La historia de Hachiko nacio en la provincia de Akita, al norte de Japón. Hachiko a los 2 meses de edad fue adoptado por un profesor de la universidad que lo llevó a su hogar y allí demostró ser bondadoso y amable. Hachiko no podía acompañar a su amo hasta la universidad. Pero lo que sí hacía era dejar la casa todas las mañanas con el profesor y caminaba junto a él hasta a la estación. El perro observaba como su dueño desaparecía entre la multitud que abordaba el tren. Más tarde, Hachiko acostumbraba sentarse en la pequeña plaza y esperaba allí a su dueño quien regresaba de su trabajo por la tarde.
Esto sucedía todos los días.

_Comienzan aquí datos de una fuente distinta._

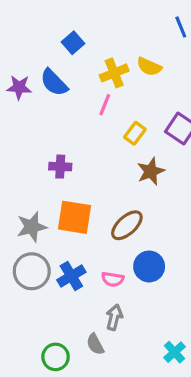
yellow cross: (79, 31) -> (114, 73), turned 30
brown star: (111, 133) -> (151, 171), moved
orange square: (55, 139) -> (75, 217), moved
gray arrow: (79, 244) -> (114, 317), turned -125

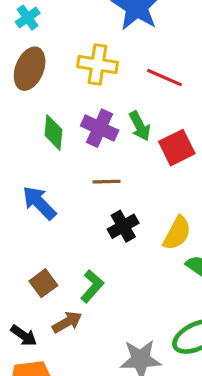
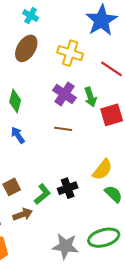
cyan cross: (28, 18) -> (31, 16), turned -35
green diamond: (53, 132) -> (15, 101), moved
blue arrow: (39, 203) -> (18, 135), size x0.7
black cross: (123, 226) -> (68, 188), moved

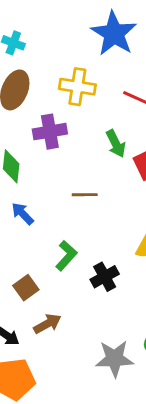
purple cross: (64, 94) -> (50, 132), moved, turned -35
green L-shape: (42, 194) -> (66, 256), moved

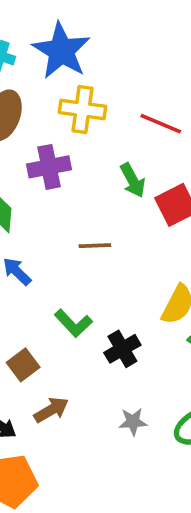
blue star: (114, 34) -> (61, 51), moved
green L-shape: (66, 256) -> (73, 323), turned 96
gray star: (115, 359) -> (133, 422), moved, size x0.6

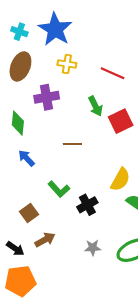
yellow cross: (82, 109) -> (67, 64), size x0.7

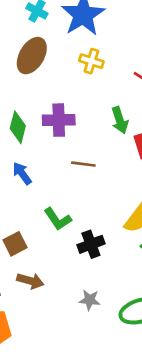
purple cross: (47, 97) -> (59, 120), moved
brown arrow: (45, 240) -> (30, 281), turned 36

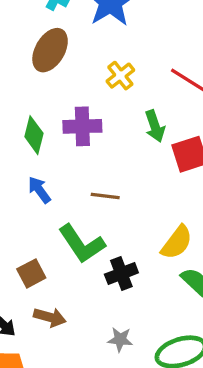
yellow cross: (91, 61) -> (120, 76), moved, turned 35
brown line: (83, 164) -> (105, 196), moved
green L-shape: (58, 219) -> (82, 244), size x1.4

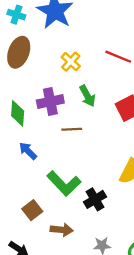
green arrow: (155, 126) -> (87, 96), moved
brown line: (105, 196) -> (72, 129), moved
brown arrow: (50, 317) -> (62, 230), moved

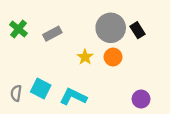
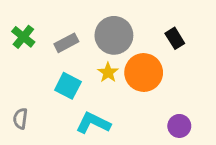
gray circle: (111, 28) -> (114, 35), moved
orange circle: (113, 57) -> (144, 72), size x1.6
cyan square: (41, 89) -> (68, 86), moved

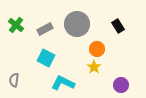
yellow star: (108, 72) -> (94, 67), moved
orange circle: (144, 72) -> (97, 49), size x0.6

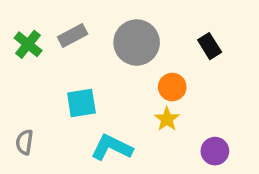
gray rectangle: (45, 29) -> (73, 35), moved
cyan square: (46, 58) -> (81, 103), turned -36

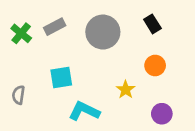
black rectangle: (210, 46) -> (152, 24), moved
orange circle: (172, 87) -> (155, 66), moved
gray semicircle: (24, 142) -> (18, 95), moved

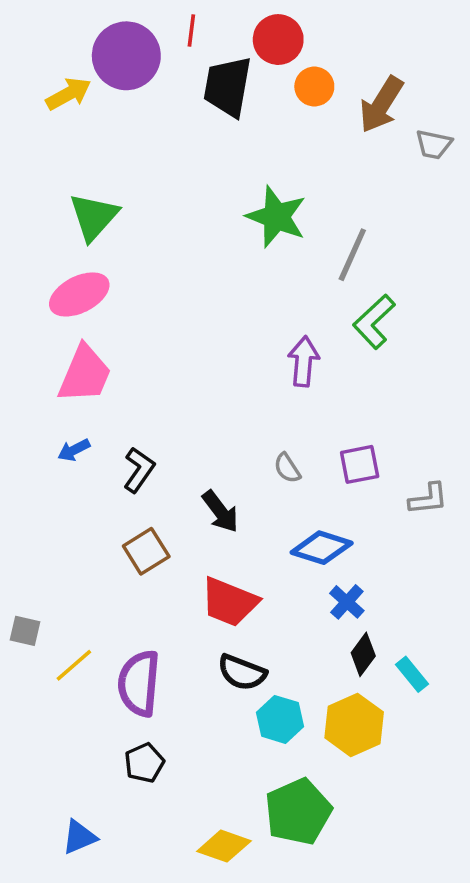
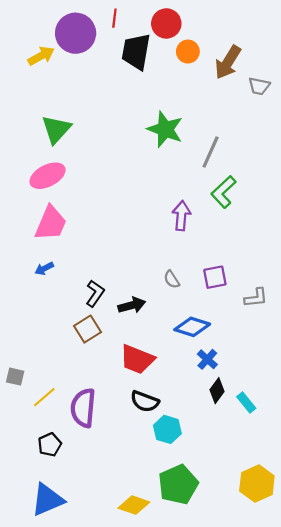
black L-shape: (139, 470) -> (95, 293), moved
black arrow: (220, 512) -> (132, 305), turned -68
yellow hexagon: (354, 725) -> (257, 483), moved
black pentagon: (144, 763) -> (50, 445), moved
blue triangle: (79, 837) -> (48, 500), size x1.6

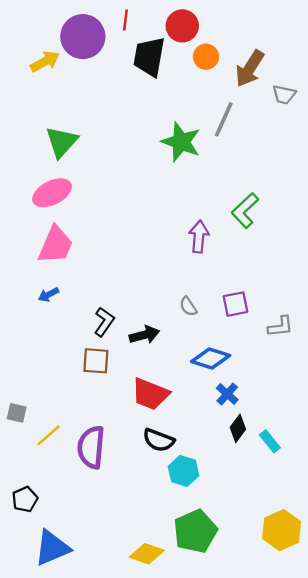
gray line: (211, 152) -> (224, 119), moved
brown square: (87, 329) -> (96, 361), turned 36
black pentagon: (50, 445) -> (25, 499), moved

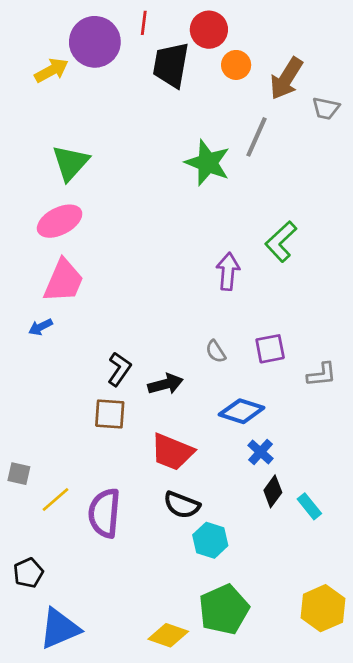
blue arrow: (49, 295) -> (41, 327), moved

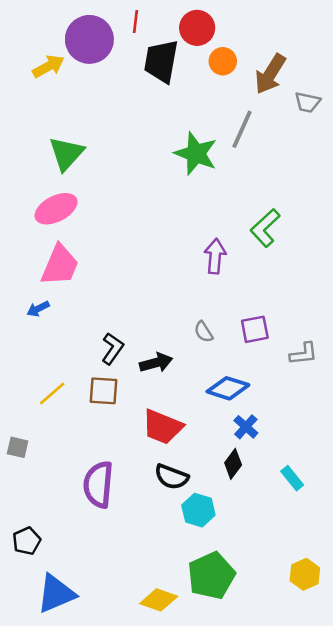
black diamond: (273, 491) -> (233, 464), moved
yellow line: (55, 499) -> (52, 393), moved
yellow hexagon: (323, 608) -> (305, 574), size x0.7

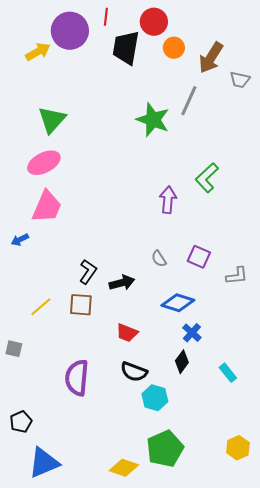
blue arrow: (38, 309) -> (20, 240), moved
purple square: (255, 329) -> (199, 257), turned 35
red trapezoid: (162, 427) -> (127, 333), size x0.7

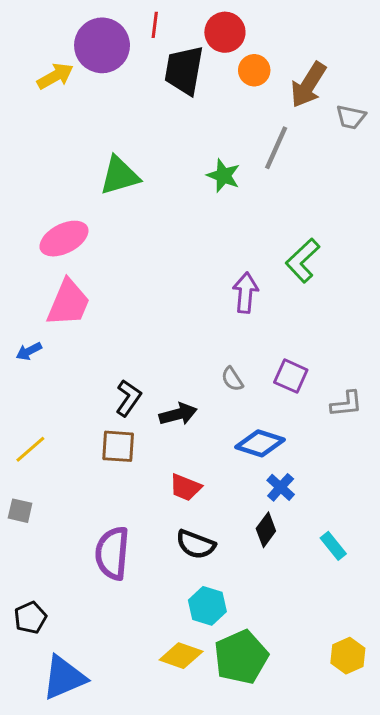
green triangle: (52, 120) -> (120, 176), moved, turned 32
green star: (153, 120) -> (223, 176), size x0.7
yellow line: (41, 307) -> (30, 449), moved
cyan hexagon: (155, 398) -> (207, 606), moved
yellow diamond: (124, 468) -> (181, 656), moved

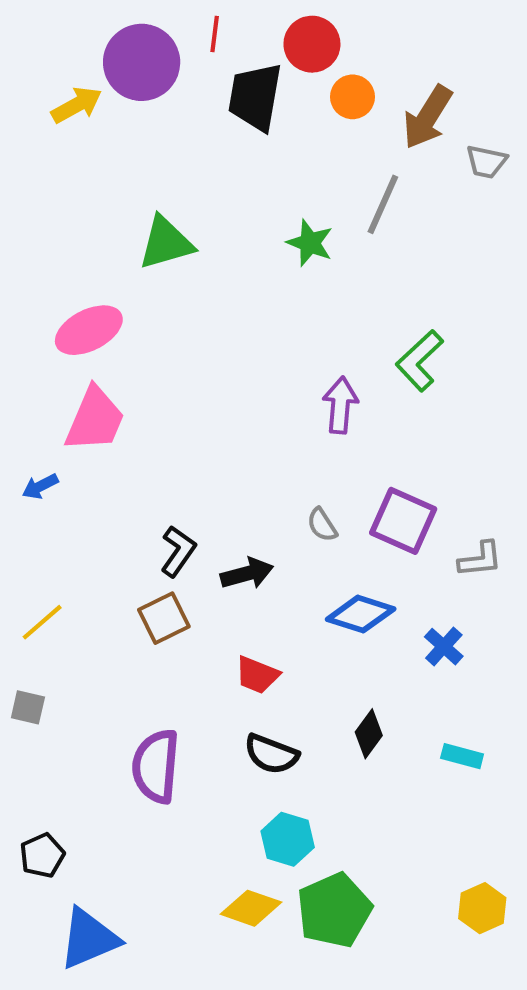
purple square: (291, 376) -> (403, 521), size x1.4
brown square: (118, 446) -> (164, 618), turned -30
blue cross: (281, 487) -> (444, 647), moved
cyan rectangle: (333, 546) -> (462, 756), turned -36

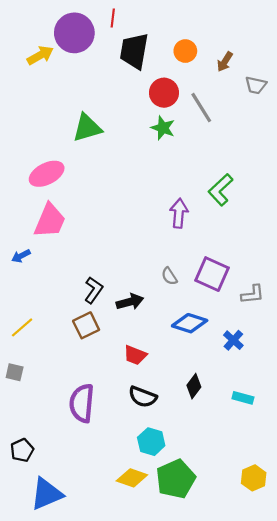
red circle: (312, 44) -> (164, 93), moved
brown arrow: (428, 117) -> (225, 62), size x0.6
gray line: (383, 204) -> (201, 108), turned -56

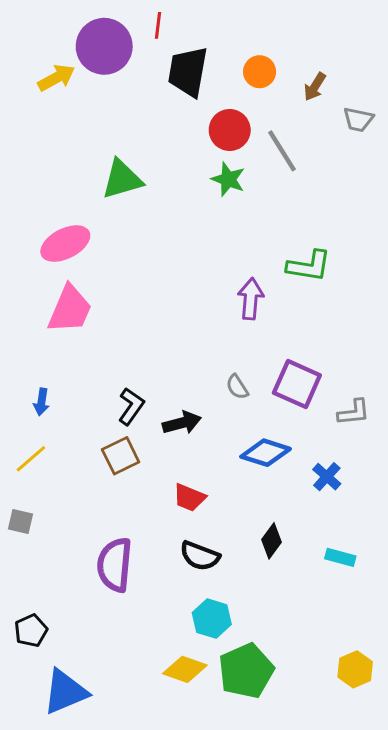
green L-shape: (221, 190) -> (309, 266), turned -128
blue arrow: (21, 256) -> (41, 402), moved, turned -54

Así es como la imagen del profesor con su perro se volvió familiar en la estación Shibuya, y la historia de la lealtad de este animal se diseminó por los alrededores con mucha facilidad.
Una tragedia la tarde del 21 de mayo de 1925. El profesor repentinamente sufrió una ataque cardíaco en la universidad. Él falleció antes de poder regresar a casa. Hachiko esperaba enfrente de la estación. Muy pronto las noticias sobre la repentina muerte del profesor alcanzaron Shibuya. Inmediatamente muchas personas pensaron en el pobre perro que lo había acompañado todos los días. Varios tuvieron la misma actitud y fueron a la pequeña plaza para convencer al perro de que volviera a su hogar, como si él pudiera comprenderlos.
A la mañana siguiente Hachiko fue visto enfrente de la estación, esperando a su amo. Aguardó todo el día en vano. Al día siguiente estaba allí nuevamente y así sucedía día tras día. No tenía en cuenta las condiciones climáticas, lluvia, sol, viento y nieve no impedían su diario peregrinar al encuentro de su amo, La lealtad demostrada por Hachiko tuvo un extraordinario efecto entre los japoneses pobladores de Shibuya. Él se transformó en un héroe, la figura más amada del área.
Casi un año más tarde, el 7 de marzo de 1935 Hachiko falleció al pie de su propia estatua debido a su edad, pero eso no impidió que su historia y la estatua de Teru Ando se hicieran famosas por todo Japón. Hachiko acudio todos los dias, durante los diez años que sobrevivio a su dueño, a buscarlo entre la multitud en la estacion... Hoy en día, la exquisita estatua de Hachiko permanece en el medio de la plaza enfrente de la estación Shibuya. Podemos encontrar alrededor de ella fuentes, puestos de diarios y revistas y personas sonrientes contándoles la historia de Hachiko.